* Problem to solve: All lines of the material that contain "Adhes" must be copied out.

* Supplied material:

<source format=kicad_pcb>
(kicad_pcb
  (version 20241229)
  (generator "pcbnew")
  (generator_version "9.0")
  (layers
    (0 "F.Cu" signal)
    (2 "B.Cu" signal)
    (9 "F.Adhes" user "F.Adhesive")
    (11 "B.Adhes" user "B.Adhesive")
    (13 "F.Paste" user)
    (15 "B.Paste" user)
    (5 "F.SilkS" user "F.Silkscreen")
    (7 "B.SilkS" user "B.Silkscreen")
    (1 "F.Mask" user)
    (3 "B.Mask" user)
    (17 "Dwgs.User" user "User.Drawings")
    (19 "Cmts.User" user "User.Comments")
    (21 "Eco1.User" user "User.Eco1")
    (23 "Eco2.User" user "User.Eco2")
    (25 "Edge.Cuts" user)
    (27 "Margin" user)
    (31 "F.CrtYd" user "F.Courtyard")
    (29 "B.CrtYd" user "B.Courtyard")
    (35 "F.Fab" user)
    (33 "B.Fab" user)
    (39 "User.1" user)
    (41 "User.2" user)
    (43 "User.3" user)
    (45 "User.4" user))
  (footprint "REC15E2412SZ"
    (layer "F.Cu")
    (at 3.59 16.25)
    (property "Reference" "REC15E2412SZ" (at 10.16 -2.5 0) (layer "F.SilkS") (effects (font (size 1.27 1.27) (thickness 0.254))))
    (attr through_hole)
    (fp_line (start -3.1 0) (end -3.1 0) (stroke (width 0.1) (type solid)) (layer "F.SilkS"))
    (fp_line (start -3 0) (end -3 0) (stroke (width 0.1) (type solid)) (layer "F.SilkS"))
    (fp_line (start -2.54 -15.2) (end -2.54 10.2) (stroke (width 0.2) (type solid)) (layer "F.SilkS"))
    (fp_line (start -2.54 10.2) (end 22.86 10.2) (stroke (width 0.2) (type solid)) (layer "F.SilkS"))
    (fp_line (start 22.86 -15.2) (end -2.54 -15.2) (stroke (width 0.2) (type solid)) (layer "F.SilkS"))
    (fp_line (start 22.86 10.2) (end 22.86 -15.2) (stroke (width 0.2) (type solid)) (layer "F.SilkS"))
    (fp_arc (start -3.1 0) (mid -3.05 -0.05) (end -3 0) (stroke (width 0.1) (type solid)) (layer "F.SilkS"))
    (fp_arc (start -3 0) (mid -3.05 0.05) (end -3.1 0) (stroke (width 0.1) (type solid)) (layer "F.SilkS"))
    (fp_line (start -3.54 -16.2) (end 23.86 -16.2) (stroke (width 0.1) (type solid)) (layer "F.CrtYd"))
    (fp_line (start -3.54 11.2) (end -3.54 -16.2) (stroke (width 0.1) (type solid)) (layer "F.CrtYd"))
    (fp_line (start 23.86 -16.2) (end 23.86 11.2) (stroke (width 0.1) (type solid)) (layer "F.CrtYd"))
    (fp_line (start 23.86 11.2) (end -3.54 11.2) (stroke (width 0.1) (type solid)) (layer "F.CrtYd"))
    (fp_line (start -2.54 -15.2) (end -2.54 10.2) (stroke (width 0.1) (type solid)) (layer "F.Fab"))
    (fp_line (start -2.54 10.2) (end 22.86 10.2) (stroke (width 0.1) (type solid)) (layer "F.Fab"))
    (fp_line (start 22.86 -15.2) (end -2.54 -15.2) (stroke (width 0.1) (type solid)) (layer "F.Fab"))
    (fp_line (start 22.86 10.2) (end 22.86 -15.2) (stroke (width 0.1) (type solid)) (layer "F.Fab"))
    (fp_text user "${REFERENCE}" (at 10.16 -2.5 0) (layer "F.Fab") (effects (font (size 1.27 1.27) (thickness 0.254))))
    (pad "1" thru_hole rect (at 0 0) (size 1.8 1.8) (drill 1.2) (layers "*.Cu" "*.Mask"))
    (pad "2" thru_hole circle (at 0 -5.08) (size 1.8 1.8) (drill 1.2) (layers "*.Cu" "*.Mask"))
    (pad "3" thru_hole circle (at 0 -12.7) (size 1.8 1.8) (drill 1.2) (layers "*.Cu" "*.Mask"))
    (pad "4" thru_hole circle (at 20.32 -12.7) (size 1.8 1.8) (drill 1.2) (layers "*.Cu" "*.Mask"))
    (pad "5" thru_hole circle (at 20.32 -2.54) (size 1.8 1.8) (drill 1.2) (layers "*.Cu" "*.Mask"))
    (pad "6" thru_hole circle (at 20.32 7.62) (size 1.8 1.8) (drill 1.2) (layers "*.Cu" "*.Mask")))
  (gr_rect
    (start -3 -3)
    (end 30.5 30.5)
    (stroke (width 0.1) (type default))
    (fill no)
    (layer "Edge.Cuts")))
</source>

* Solution to the exercise:
    (9 "F.Adhes" user "F.Adhesive")
    (11 "B.Adhes" user "B.Adhesive")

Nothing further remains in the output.